Blog of the Month – CITY OF JACKSON V. WCAB
CITY OF JACKSON V. WCAB
By: Corey A. Ingber
Dear Clients and Friends:
On 04/26/2017, the Third District Court of Appeal certified for publication its decision in The City of Jackson v. WCAB [C078706/ADJ8701916].
This is a very important case impacting apportionment under Labor Code § 4663. By this decision, the DCA has determined that apportionment under Escobedo must also encompass factors which include heredity, genomics and heritability. In reading this case, it seems as if the DCA has also adopted the premise that apportionment to these included factors is supported, whenever there are case facts demonstrating the existence of adult degenerative disc disease or arthritis. In other words, the presence of adult degenerative disc disease or arthritis will support apportionment to causation based upon heredity, genomics and heritability.
In this case, applicant was a City Police Officer, who filed a claim of cumulative trauma, alleging injuries to his neck and with the CT period ending 04/22/2009. Before he had neck surgery, the applicant was examined by QME, Sloane Blair, M.D. After X–rays were taken showing degenerative disc disease, Dr. Blair diagnosed the applicant with cervical radiculopathy as well as cervical degenerative disc disease. Though he concluded there was industrial contribution sufficient to establish injury, he separately concluded that apportionment was established, partly due to “heritability and genetics.” And in a supplemental medical report, Dr. Blair enhanced his apportionment calculus, therefore lending more support to causation of permanent disability relating to genomics, genetics and heritable issues. He therefore ended up apportioning 49% of the impairment to personal histories, “including genetic issues.”
The WCAB on reconsideration rejected apportionment on this basis. Interestingly, in defendant’s Writ of Review, the constitutional issue of whether apportionment to genetics or heredity could be a potential violation of Government Code § 11135 was not raised. Instead, the issue was brought up by the California Applicant’s Attorney’s Association in the filing of their amicus curiae brief.

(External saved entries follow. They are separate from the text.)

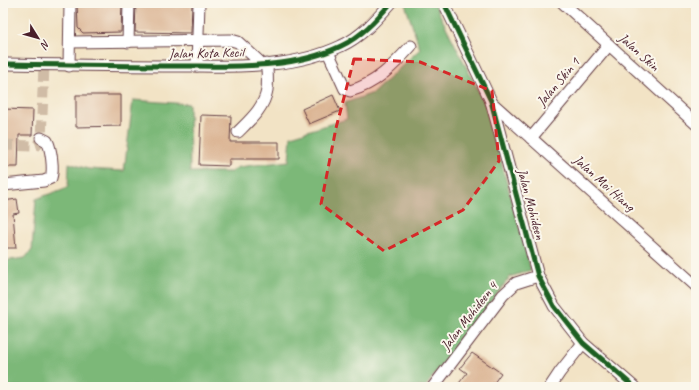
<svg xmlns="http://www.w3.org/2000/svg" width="699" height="390" font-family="Caveat,sans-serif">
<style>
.forest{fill:#7bb878;stroke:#626c52}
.building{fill:#dcb695}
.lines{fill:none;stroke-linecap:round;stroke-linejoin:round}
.minor-tunnel{stroke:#d0bca6;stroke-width:11;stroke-dasharray:11 5.5;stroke-linecap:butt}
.minor-casing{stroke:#633c42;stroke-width:13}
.minor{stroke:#fff;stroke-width:11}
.cycleway-casing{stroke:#fbf7ec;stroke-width:8}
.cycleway{stroke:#1b5e20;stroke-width:5}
.marked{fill:#d62828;fill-opacity:0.2;stroke:#d62828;stroke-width:3;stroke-dasharray:8 5;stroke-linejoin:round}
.labels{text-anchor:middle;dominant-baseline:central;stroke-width:4;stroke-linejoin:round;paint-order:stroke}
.street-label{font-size:14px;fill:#4a1f2b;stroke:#fbf7ec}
</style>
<rect width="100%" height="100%" fill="#fbf7ec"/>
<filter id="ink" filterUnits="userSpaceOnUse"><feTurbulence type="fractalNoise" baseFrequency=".025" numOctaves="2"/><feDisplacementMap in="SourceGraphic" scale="8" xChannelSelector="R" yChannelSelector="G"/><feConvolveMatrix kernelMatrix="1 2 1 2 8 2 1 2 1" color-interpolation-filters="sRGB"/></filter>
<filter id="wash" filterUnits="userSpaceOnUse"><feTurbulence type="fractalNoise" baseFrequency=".012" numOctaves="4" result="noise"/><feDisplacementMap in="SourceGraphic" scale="16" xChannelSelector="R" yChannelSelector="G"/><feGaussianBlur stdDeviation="0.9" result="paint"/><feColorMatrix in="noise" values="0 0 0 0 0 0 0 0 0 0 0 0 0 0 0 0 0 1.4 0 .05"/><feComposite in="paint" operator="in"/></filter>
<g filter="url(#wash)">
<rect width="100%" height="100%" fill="#f2e3c5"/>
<!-- forest -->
<polygon class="forest" points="407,3 434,3 485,104 531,270 510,277 425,387 3,387 3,261 25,258 32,250 36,199 68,187 69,163 88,169 124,171 133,100 189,104 190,172 231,172 238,167 289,161 291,136 347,119 345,103 373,93 420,49 405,4"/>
<g id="blocks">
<!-- building -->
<g class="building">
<polygon points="77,3 122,3 121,32 83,33 78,28"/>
<polygon points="136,3 192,3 191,33 135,32"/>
<polygon points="76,95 121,95 121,126 76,127"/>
<polygon points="333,95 340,111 309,124 302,109"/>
<polygon points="3,109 33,110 32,135 19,135 18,167 3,167"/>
<polygon points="201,115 231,116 230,142 279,142 279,159 229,159 229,166 199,165"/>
<polygon points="17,199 19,213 13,214 16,248 3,248 3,240 5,240 3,221 3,201"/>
<polygon points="472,353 501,373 491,387 456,387 467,373 460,368"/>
</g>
</g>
</g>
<g filter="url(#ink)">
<use href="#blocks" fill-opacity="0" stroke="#633c42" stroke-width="1"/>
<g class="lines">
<!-- minor-tunnel -->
<polyline class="minor-tunnel" points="3,145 34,146 37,145 41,141 44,65"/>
<!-- minor casing -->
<g class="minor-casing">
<g id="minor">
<polyline points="444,3 491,101 538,276 554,306 583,343 634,387"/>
<polyline points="563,3 696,124"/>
<polyline points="70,42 231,40 238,42 262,64"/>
<polyline points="128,42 129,3"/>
<path d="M328,52L344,87L345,89L350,91C376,84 394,65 411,46"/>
<path d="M3,64C62,65 120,66 179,66C232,66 291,70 341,46C361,37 376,20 391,3"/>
<polyline points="69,66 70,3"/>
<polyline points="197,66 199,3"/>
<polyline points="491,102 696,286"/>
<path d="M238,132C250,120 264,108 267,90C268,82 267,73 267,64"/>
<polyline points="531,138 609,45"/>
<path d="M3,185L44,181L51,178C54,169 51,148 47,141L41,138"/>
<polyline points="433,387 503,295 516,283 538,276"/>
<polyline points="550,387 560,372 583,343"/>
</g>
</g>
<!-- minor -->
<use href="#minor" class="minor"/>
<!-- cycleway casing -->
<g class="cycleway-casing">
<g id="cycleway">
<polyline points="444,3 491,101 538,276 554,306 583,343 634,387"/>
<path d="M3,64C62,65 120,66 179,66C232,66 291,70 341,46C361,37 376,20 391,3"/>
</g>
</g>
<!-- cycleway -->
<use href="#cycleway" class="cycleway"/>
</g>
</g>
<!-- marked area -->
<path class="marked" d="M354,59L420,62L492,91L499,161L463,210L384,251L321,204L336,128Z"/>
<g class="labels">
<!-- street labels -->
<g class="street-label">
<text transform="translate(639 52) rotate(42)">Jalan Skin</text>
<text transform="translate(206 53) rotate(-1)">Jalan Kota Kecil</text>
<text transform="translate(558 82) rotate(-50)">Jalan Skin 1</text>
<text transform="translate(604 183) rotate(42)">Jalan Moi Hiang</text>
<text transform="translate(531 204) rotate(75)">Jalan Mohideen</text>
<text transform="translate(469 316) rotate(-52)">Jalan Mohideen 4</text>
</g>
</g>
<!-- margin -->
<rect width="699" height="390" fill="none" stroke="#fbf7ec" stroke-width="16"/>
<!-- north arrow -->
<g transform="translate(38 38) rotate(127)" stroke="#fbf7ec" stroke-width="3" paint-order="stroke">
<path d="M0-3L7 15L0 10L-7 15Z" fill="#4a1f2b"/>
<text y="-6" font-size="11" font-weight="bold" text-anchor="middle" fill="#4a1f2b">N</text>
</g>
</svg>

However, the DCA noted that this issue was not part of the writ, so it was never considered. Therefore, a note of caution should be taken as it is highly likely this issue will be raised and considered within the context of another case. But at least for now, we have a very good decision from the DCA.

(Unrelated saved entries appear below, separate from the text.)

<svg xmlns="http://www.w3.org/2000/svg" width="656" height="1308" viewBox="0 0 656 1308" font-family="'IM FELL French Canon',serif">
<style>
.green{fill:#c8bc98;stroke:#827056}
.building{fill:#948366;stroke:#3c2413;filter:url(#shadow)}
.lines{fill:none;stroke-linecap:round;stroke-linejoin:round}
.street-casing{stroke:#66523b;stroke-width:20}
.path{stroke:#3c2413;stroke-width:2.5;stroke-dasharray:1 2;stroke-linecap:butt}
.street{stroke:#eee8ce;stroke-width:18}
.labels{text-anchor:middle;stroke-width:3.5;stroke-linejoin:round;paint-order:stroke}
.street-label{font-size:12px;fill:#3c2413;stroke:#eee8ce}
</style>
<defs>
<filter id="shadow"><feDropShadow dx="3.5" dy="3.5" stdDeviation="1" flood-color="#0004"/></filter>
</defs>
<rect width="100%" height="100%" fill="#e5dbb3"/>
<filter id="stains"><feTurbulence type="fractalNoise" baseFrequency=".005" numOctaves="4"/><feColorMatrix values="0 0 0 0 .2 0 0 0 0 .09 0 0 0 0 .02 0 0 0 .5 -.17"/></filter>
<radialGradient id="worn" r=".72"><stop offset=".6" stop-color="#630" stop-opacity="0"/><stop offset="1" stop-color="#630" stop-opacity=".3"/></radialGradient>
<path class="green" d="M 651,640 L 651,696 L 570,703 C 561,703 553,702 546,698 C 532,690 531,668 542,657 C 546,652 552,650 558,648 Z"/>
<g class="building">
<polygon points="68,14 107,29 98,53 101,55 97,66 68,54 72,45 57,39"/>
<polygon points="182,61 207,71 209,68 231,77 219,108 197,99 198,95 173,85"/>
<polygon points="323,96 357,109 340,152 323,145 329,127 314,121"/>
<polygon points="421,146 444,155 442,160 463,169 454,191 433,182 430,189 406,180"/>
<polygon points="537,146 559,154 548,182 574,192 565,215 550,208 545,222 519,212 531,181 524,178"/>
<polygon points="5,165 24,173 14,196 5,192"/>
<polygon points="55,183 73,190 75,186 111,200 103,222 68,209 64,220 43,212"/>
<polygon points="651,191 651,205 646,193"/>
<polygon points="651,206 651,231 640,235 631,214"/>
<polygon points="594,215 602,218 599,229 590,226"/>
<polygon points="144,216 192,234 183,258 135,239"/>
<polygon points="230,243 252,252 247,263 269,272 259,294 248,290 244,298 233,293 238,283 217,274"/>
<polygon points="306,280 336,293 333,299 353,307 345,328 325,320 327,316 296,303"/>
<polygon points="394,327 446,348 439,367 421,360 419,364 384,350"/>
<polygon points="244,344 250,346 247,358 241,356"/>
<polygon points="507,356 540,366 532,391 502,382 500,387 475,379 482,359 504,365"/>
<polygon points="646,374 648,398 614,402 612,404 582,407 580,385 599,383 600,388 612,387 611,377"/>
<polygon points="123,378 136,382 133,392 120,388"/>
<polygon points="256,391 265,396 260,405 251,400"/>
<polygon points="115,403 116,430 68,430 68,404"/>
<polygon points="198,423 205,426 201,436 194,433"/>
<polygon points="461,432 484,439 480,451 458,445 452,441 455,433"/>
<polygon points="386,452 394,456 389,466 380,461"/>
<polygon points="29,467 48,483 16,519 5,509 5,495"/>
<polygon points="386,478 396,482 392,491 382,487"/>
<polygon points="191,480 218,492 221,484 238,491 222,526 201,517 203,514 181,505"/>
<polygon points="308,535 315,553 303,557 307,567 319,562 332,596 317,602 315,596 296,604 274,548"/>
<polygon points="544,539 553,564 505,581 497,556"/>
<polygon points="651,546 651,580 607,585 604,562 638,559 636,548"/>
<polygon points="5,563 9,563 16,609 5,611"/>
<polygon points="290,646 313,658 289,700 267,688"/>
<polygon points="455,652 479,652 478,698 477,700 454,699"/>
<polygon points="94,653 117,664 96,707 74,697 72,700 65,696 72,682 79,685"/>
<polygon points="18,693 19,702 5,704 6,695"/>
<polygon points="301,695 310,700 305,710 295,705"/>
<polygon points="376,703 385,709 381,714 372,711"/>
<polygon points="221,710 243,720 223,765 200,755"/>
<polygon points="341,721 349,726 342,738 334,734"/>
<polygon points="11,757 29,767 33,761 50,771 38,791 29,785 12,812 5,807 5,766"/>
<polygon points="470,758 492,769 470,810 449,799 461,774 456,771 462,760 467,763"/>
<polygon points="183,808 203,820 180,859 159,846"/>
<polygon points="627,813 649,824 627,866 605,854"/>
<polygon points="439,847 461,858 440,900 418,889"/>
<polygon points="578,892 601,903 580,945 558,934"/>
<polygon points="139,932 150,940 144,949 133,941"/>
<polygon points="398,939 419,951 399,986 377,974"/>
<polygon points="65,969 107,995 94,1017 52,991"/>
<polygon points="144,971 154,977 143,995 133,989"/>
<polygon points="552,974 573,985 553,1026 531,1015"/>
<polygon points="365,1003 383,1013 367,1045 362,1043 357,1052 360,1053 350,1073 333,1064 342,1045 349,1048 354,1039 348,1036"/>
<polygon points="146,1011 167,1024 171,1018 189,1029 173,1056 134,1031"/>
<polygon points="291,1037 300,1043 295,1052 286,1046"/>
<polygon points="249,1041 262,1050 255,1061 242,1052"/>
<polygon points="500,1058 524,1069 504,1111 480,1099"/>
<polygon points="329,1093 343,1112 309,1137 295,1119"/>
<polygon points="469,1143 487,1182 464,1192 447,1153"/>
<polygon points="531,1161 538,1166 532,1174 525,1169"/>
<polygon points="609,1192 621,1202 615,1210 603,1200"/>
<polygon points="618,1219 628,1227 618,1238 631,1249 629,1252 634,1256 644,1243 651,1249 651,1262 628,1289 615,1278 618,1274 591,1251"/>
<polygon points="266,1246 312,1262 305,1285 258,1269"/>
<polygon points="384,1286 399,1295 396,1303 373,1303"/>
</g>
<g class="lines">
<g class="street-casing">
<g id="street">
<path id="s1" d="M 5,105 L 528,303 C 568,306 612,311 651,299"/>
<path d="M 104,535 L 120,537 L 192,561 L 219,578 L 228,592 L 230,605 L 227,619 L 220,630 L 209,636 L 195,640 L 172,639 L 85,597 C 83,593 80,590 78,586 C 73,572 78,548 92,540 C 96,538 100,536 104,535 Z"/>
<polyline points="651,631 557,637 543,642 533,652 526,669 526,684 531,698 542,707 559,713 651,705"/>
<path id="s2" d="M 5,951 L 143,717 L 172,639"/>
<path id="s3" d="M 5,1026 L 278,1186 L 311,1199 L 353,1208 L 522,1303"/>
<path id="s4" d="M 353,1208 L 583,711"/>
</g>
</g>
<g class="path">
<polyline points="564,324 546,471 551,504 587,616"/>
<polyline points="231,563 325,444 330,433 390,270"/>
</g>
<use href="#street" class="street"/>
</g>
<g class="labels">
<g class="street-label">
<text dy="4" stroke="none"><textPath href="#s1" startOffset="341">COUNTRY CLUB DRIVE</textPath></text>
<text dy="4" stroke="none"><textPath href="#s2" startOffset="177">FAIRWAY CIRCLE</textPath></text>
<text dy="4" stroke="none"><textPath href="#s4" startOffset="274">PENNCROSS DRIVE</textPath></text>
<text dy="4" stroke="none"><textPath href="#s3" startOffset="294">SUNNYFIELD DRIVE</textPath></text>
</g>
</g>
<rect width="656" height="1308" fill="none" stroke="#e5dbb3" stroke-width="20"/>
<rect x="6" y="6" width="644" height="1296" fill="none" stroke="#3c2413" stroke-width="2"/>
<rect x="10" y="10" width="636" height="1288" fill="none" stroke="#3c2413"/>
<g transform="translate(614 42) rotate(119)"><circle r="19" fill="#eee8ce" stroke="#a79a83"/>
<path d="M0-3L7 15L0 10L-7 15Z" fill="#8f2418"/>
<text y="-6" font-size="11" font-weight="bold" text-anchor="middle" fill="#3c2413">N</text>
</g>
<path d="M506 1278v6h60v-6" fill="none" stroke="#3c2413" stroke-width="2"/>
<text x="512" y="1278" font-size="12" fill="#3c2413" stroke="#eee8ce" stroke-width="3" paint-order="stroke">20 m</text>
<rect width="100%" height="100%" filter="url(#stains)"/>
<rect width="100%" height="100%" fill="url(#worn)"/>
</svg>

Accordingly, the DCA has concluded that it was entirely proper for Dr. Blair to have made an apportionment finding based upon genetics and heritability. And, the DCA went out of its way to point out that there is a significant distinction between apportioning to “injury” and apportioning to “disability”. It was pointed out, among other things, that Dr. Blair did not try to apportion to causation in order to find injury. She simply apportioned to causation for apportionment purposes only relating to permanent impairment. As the court stated, “Dr. Blair did not conclude, as the Board apparently determined, that the repetitive motion (the injury) was caused by genetics. Rather, Dr. Blair properly concluded that Rice’s disability, i.e., his debilitating neck, arm, hand, and shoulder pain preventing him from performing his job activities, was caused only partially (17%) by his work activities and was caused primarily (49%) by his genetics. Contrary to the Board’s opinion, Dr. Blair did not apportion causation to injury rather than disability.”
In what may be “dicta,” this decision seems to also stand for the proposition that in every case involving adult degenerative disc disease or arthritis, apportionment may be found to genetics without even taking a family history or conducting genetic studies, if any there are, since the premises upon which Dr. Blair found apportionment was a review of published studies, in which the medical literature sustains the proposition that genetics and heritability play a role in degenerative disc disease between 72% and 75% of the time.
The first advice should be to make sure that all future or current joint or advocacy letters going to an AME or QME are revised to reflect these additional apportionment factors, which will be significant whenever there is an indication of any type of degenerative disease or disease process, including arthritic changes. Therefore, this case should be cited or referred to in the revised letters to AMEs or PQMEs, accordingly. You may also want to consider asking for a supplemental report on any recent MMI evaluation, where there may be apportionment opportunity, if there is adult degenerative disease, process or arthritis.
It is also highly recommended that some overlay training occur to make sure that the teams recognize cases where there is adult degenerative disc disease or arthritis and where an AME or PQME may not have factored in apportionment to the actual causes of the impairment, based upon genetics and heritability, as noted in the City of Jackson case.
Finally, claims management may want to consider a retrospective review of pending claims where impairment has not been settled and where the case is still being litigated.